Today, a fellow fire fighter commented about how relationships are inadvertently based on lies.

He said: “I realise that lies are a big part of human interactions. And the closer we are, the more we lie and hide cos’ we realise the more we have to lose“.

I hate to sound cynical, and to tell him that well, that’s the way life is. But really. People lie in the hope that their happiness will stay uninterrupted for a longer time. Hope and happiness.

When i was 5, and when my parents separated, every single adult lied. They told me that my father was away on a long work trip. My father himself called to assure me that he was on a long work trip. What they didn’t realise was that i understood, at the age of 5, the Hokkien dialect very well. I knew what happened, and i knew my mum was upset. But at the age of 5, i realised that it was vital for me to lie and to build on the web of lies weaved lovingly by adults around me so that they can maintain a level of normalcy. I can’t explain why i knew instinctively that i had to partake in the lying game but i knew it as surely as i understood that murder is bad and kindness is pure. Adults lied, partly for me, partly cos’ to delude themselves and to make life easier. And so at the age of 5, i learnt to smile, deceive and act like i was utterly clueless. I figured it was all for the greater good.

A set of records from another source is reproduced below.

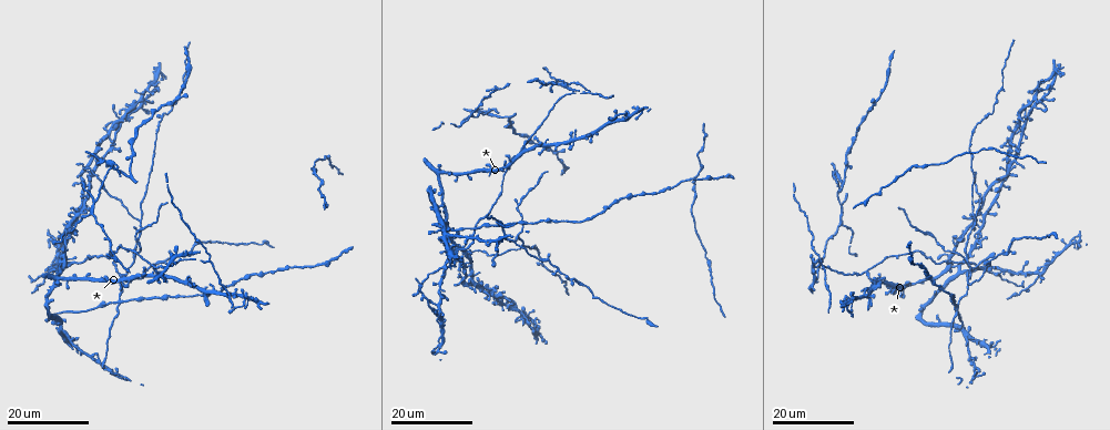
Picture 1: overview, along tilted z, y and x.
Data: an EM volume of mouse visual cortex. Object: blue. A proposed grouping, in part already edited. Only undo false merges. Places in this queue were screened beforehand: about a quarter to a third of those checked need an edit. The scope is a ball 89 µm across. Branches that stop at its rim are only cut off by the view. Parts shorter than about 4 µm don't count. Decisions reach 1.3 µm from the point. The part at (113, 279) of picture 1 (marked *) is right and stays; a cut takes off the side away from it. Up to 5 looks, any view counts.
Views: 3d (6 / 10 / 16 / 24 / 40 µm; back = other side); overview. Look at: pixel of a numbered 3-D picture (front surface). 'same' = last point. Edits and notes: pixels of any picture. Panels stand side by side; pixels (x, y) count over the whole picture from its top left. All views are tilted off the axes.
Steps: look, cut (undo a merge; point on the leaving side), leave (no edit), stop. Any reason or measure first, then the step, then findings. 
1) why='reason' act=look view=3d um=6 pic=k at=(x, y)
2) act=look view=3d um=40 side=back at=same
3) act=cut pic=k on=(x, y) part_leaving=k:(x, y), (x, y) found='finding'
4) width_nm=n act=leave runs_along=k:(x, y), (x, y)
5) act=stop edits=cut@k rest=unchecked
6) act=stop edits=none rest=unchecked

act=look view=3d um=16 pic=1 at=(68, 265)

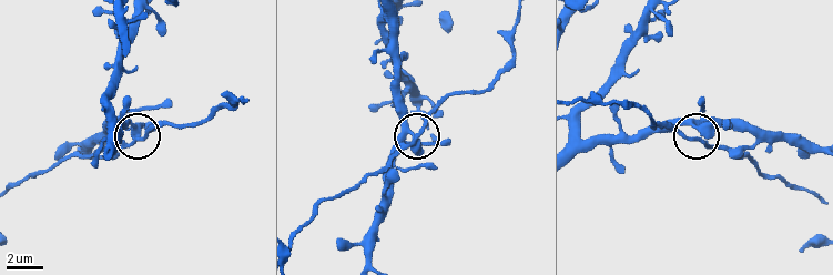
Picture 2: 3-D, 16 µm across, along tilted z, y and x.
act=look view=3d um=6 pic=2 at=(419, 136)

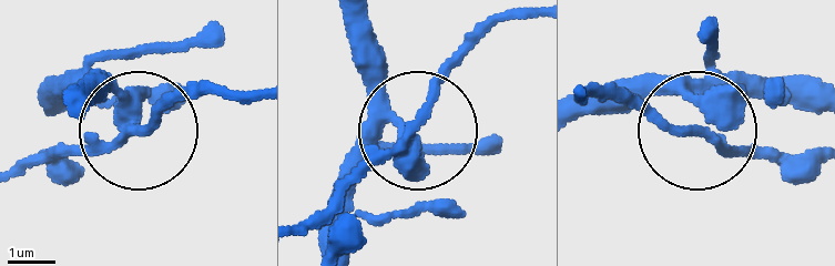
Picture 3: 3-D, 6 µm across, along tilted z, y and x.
act=look view=3d um=6 side=back pic=3 at=(412, 127)

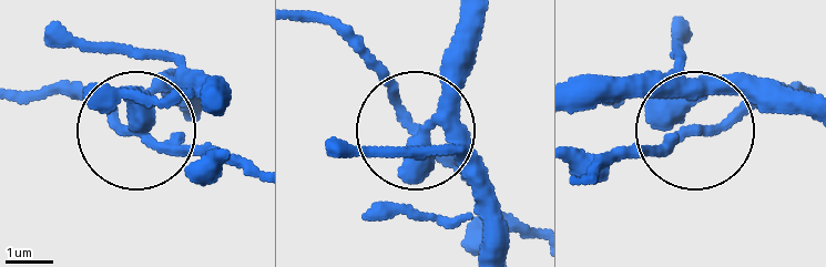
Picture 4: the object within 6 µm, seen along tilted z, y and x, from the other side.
arms=4 act=leave runs_along=4:(805, 113), (721, 96), (696, 108), (685, 134), (619, 146) found='continuous, no second neuron'

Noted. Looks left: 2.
why='looks like a crossing' act=look view=3d um=16 pic=1 at=(120, 298)

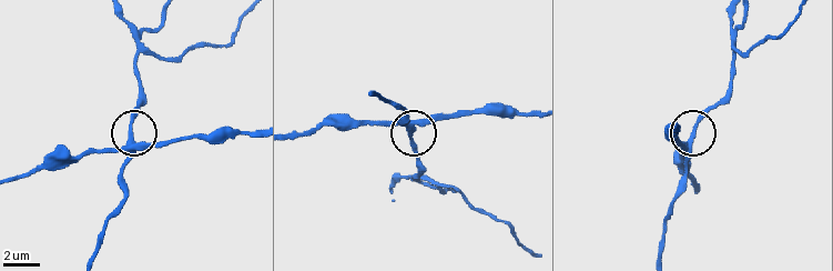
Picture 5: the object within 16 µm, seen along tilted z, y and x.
act=look view=3d um=10 pic=5 at=(693, 139)

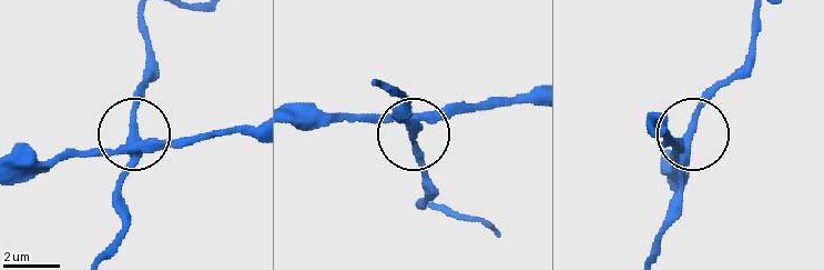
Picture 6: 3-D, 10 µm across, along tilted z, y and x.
width_nm=290 act=cut pic=6 on=(173, 144) part_leaving=6:(134, 150), (254, 136) found='a second neuron is stuck on'

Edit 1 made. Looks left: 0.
act=stop edits=cut@6 rest=unchecked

Years later, i bawled while watching Finding Neverland. Kate Winslet was dying and she was lying through her chattering teeth, telling her little boys that she was ok. Those poor kids knew very well that she was pretending, but they indulged themselves in her make-believe so that they could help her pretend that everything was under control.

So there, lying is something we pick up almost subconsciously as little kids, and we pick up that necessary evil from adults. We gradually lose our ability and courage to be completely and wholeheartedly honest simply because we know that we may have nothing to gain and almost certainly everything to lose by telling the truth.